Texte fourni:
Les loyers ont en effet augmenté de façon plus importante à l’extérieur de Montréal que dans l’île cette année. Et la demande de grands logements est en hausse partout, observe Cédric Dussault, du RCLALQ. Avec la crise sanitaire et l’expérience des confinements et du travail à domicile, les studios et les miniappartements ont moins la cote.

« À Sherbrooke, par exemple, on a 26,5 % d’augmentation par rapport à l’an passé, calcule M. Dussault. À Granby, on a une augmentation de 54,5 % par rapport à l’an passé. On a un loyer moyen à Granby, en ce moment, au-dessus de 1200 $ par mois. »

Dans plusieurs secteurs, les taux d’inoccupation vont rester faibles cette année, prévoit la SCHL. « Une des raisons, c’est que l’accession à la propriété devient de plus en plus difficile avec la hausse des prix, explique l’économiste Francis Cortellino. Les locataires vont demeurer locataires plus longtemps. »

Québec bonifie son aide pour les ménages dans le besoin

Québec a bonifié jeudi l’allocation-logement et des suppléments au loyer pour les Québécois dans le besoin. L’allocation-logement pourra désormais atteindre 170 $ par mois, ce qui correspond à une hausse de 70 %, selon la ministre des Affaires municipales et de l’Habitation, Andrée Laforest. Quelque 134 000 ménages seront admissibles à cette aide financière pour payer leur loyer en 2022-2023. Le gouvernement rehausse aussi le loyer admissible dans le cadre du Programme de supplément au loyer qui permet à un ménage admissible de vivre dans un logement en ayant seulement 25 % de ses revenus à débourser. Le coût d’admissibilité des logements de ce programme est donc porté à 150 % du loyer médian.

— La Presse Canadienne

Exemples de 4 1/2 que l’on peut louer à Montréal près de 1135 $/mois*

Rue Chapleau, dans Le Plateau Mont-Royal (1200 $/mois)

Rue Abelard, à Verdun (1149 $/mois)

Rue Bannon, à Lasalle (1100 $/mois)

Boulevard Langelier, à Montréal-Nord (1125 $/mois)

Rue Goyer, dans Côte-des-Neiges (1099 $/mois)

Grand Boulevard, dans Notre-Dame-de-Grâce (1195 $/mois)

— Source : Kangalou

* Loyer moyen pour un quatre et demie vacant dans l’île de Montréal, selon la SCHL

Neuf chiffres pour mieux comprendre

On a construit des milliers de logements locatifs cette année à Montréal, mais cela n’aide pas les ménages moins fortunés parce que ces logements ne sont pas pour eux. Portrait de la situation en neuf chiffres.

930 $

Prix moyen d’un quatre et demie dans la région métropolitaine de recensement de Montréal, soit le Grand Montréal, en 2021, selon les plus récentes données publiées par la Société canadienne d’hypothèques et de logement (SCHL). Ce prix tient compte de l’ensemble des logements de cette catégorie qui sont loués, y compris ceux qui sont loués pendant des années par la même personne et qui n’ont ainsi pas été touchés directement par les turbulences du marché immobilier.

Votre travail:
A. D'après le texte sur les loyers, quel montant mensuel maximal l'allocation-logement pourra-t-elle désormais atteindre ?
B. Rédigez la suite du texte sur les loyers, en reprenant juste après sa dernière phrase.

Extraits du corpus:
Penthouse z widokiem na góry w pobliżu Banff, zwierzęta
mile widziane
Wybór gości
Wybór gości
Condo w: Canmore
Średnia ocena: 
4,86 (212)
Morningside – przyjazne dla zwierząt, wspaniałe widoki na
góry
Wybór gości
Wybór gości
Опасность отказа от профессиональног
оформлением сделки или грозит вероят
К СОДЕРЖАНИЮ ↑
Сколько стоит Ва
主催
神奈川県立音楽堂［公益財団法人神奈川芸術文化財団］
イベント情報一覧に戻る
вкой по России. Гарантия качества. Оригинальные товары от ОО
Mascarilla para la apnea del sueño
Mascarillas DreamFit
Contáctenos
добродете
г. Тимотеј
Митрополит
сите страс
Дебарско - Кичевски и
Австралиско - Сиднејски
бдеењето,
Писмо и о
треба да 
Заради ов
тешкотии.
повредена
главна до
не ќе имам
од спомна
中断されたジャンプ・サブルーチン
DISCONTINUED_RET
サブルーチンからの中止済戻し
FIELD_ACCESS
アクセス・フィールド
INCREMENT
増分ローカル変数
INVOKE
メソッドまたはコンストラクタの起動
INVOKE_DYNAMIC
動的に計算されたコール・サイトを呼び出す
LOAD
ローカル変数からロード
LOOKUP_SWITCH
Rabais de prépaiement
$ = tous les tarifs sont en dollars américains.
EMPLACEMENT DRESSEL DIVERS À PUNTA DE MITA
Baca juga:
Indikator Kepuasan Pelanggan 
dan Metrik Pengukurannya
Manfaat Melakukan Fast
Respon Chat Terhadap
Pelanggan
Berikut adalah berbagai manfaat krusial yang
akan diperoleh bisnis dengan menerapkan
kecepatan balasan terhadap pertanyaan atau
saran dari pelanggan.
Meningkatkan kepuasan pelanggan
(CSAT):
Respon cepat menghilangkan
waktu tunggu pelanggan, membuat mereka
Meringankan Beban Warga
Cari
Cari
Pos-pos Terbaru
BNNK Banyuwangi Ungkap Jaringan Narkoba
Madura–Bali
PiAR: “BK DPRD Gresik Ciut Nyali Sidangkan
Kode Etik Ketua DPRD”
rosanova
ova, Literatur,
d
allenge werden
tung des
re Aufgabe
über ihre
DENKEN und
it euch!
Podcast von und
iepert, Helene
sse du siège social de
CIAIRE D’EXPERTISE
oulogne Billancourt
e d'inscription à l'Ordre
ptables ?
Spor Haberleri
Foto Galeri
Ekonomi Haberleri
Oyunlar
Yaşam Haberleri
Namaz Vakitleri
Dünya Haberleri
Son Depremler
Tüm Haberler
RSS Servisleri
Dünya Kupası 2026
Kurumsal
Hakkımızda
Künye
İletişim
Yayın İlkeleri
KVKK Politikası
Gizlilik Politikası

Corrigé de l'exercice:
A. Elle pourra atteindre 170 $ par mois.

B.
1134 $ 

Loyer moyen pour un quatre et demie vacant, en 2021, à Montréal, selon les compilations très détaillées de la SCHL. Le Regroupement des comités logement et associations de locataires du Québec (RCLALQ) propose un chiffre plus élevé. Le loyer moyen pour un quatre et demie serait plutôt de 1421 $, affirme l’organisme, qui a compilé plus de 51 000 annonces de logements à louer sur le site Kijiji, entre le 4 février et le 31 mai 2022. La différence entre les deux données tient largement au fait que la SCHL pondère ses données, c’est-à-dire qu’elle tient compte de la proportion des différentes catégories de logements dans sa compilation.

1750 $

Loyer moyen d’un quatre et demie construit depuis moins de trois ans dans l’île. Cela permet de rappeler que le marché n’est pas homogène. Les logements récents sont plus coûteux, parce qu’ils sont plus attrayants et en meilleur état. Mais en plus, la construction de ces nouveaux logements a été en bonne partie destinée à une clientèle plus aisée avec des coûts de construction et des coûts de location nettement supérieurs à la moyenne.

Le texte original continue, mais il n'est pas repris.